Photo by Dan-Cristian Pădureț on Unsplash

6. The implication of causality must be biologically plausible

If we look at smoking again, the early researchers could show a plausible mechanistic link between an inhaled carcinogen and malignant changes in the lung cells. This is an important facet of determining causality in biological systems. When one argues that GMO foods may cause cancer, how plausible is that? Is there some plausible mechanism between GMO food and one of the hundreds of different cancers? To be factual, there are precious few environmental factors that cause cancers, and those that are known are not implausible.

When someone says that vaccines cause autism, is it even biologically plausible? Is there some biological mechanism between the vaccine, its ingredients, or the vaccination itself that can be plausibly linked to an adverse event, like autism? It is clear that this is where the anti-vaccine religion fails to make its case.

They have attempted, over and over, to show a biologically plausible connection between vaccines and autism, but they fail to do so without making the observer stand on their head and squint to see biological plausibility. Occam’s Razor has a purpose in science, which is to tell us that the best science requires the simplest explanation – not inventing a long, complex, convoluted process to get from a vaccine to autism.

Plausibility doesn’t mean we take the easy way and just say, “well, just because we don’t know of a mechanism doesn’t mean there isn’t one.” Actually, we shouldn’t say that. We know a lot about human physiology. It’s not a giant mystery wrapped around an enigma. Human physiology is complex and detailed, but it is possible to determine what may or may not be plausible.

7. The data must be coherent.

Other types of evidence, like experimental ones in other models, ought to support the causality. Going back to smoking, the tar from cigarettes was painted on the back of mice, which induced tumors. Moreover, there was other evidence being found in the 1950s and 1960s that smoking was associated with increases in cancers of the lip, throat, tongue, and esophagus.

autism-organic-food

So correlation by itself does not imply causation. But when one gathers other evidence, that requires separate studies and analysis, the correlation becomes one of the fundamental pieces of evidence that establish causality.

Summary

Like I wrote previously, research isn’t easy. One just can’t state that they see an observed correlation, then immediately state that one causes the other. Assuming that correlation implies causation without supporting data is simply foolish. On the other hand, rejecting causation from observations of correlation is also wrong.

One can’t see an increase in the autism rate, alongside an increase in the number of vaccinations, then state, after looking at those numbers for an hour, that vaccines cause autism. Without further, more complex, research data, we cannot state that correlation implies causation.

In fact, one needs each (or at least most) of those seven additional data points listed above to show causality.

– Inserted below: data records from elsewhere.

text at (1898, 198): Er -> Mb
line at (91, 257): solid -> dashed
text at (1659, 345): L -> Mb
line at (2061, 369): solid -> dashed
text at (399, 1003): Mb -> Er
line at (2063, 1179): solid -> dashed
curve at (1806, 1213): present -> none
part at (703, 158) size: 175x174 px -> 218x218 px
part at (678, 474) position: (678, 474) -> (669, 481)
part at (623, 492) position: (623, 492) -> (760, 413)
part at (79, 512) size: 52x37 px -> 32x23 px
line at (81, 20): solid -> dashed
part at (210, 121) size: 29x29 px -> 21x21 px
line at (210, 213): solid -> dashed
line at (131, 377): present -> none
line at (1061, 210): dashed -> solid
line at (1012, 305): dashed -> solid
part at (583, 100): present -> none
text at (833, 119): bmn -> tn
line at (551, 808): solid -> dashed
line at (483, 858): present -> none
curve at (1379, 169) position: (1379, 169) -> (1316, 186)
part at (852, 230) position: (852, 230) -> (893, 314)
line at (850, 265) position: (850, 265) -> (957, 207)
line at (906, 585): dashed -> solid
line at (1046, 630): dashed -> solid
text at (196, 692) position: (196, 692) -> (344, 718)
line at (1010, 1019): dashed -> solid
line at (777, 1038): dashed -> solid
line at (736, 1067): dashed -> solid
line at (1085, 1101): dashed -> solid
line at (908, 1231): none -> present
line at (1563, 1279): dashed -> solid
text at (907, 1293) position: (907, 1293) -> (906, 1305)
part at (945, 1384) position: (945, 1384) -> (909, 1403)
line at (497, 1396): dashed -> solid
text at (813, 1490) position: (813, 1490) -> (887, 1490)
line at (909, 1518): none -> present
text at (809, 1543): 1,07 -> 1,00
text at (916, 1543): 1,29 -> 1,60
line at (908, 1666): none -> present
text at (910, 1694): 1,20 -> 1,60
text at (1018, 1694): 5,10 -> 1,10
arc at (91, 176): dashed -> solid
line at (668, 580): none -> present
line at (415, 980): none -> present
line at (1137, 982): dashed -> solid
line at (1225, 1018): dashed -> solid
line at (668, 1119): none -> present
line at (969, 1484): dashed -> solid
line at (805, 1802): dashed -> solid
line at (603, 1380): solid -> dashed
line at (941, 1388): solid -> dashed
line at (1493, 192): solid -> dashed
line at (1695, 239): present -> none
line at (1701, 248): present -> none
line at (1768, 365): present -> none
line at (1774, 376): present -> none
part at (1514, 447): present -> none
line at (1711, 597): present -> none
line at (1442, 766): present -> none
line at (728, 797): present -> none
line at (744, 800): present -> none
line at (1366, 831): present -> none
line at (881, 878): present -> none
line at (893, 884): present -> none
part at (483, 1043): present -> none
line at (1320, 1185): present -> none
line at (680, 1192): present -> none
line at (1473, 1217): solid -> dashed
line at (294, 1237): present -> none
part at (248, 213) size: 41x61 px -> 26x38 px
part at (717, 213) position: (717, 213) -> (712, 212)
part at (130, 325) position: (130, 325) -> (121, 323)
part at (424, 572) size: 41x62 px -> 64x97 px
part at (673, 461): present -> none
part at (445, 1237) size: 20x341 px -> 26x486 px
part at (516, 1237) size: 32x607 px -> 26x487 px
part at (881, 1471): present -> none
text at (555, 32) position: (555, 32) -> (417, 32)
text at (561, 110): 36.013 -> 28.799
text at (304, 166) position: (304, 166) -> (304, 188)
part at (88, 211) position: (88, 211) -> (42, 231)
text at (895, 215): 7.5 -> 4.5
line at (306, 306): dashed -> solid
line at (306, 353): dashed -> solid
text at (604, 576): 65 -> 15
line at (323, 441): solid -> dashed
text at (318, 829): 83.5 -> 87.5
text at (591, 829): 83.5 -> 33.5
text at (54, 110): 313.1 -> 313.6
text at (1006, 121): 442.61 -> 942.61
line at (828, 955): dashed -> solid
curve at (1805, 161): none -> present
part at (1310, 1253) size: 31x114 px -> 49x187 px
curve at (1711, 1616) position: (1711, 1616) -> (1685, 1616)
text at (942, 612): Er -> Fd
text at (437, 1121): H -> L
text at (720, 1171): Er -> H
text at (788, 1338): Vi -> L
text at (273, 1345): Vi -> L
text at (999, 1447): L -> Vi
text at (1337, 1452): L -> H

Again, those who try to oversimplify the process are the ones with the agenda. Those who try to make it easy are the ones who a trying to find data that proves their dogma and beliefs, rather than trying to determine what the data actually states. The data should drive the conclusion, as opposed to taking the easy course–searching for data to establish a preconceived conclusion.

Research is hard work. And if a researcher, or some random person on the internet, wants to establish causation from correlation, then they need to provide a lot more evidence than some numbers. It’s not easy, but it can be done.

Correlation and causation aren’t related just because they both start with the letter “C.” They are related only if you can show that relationship.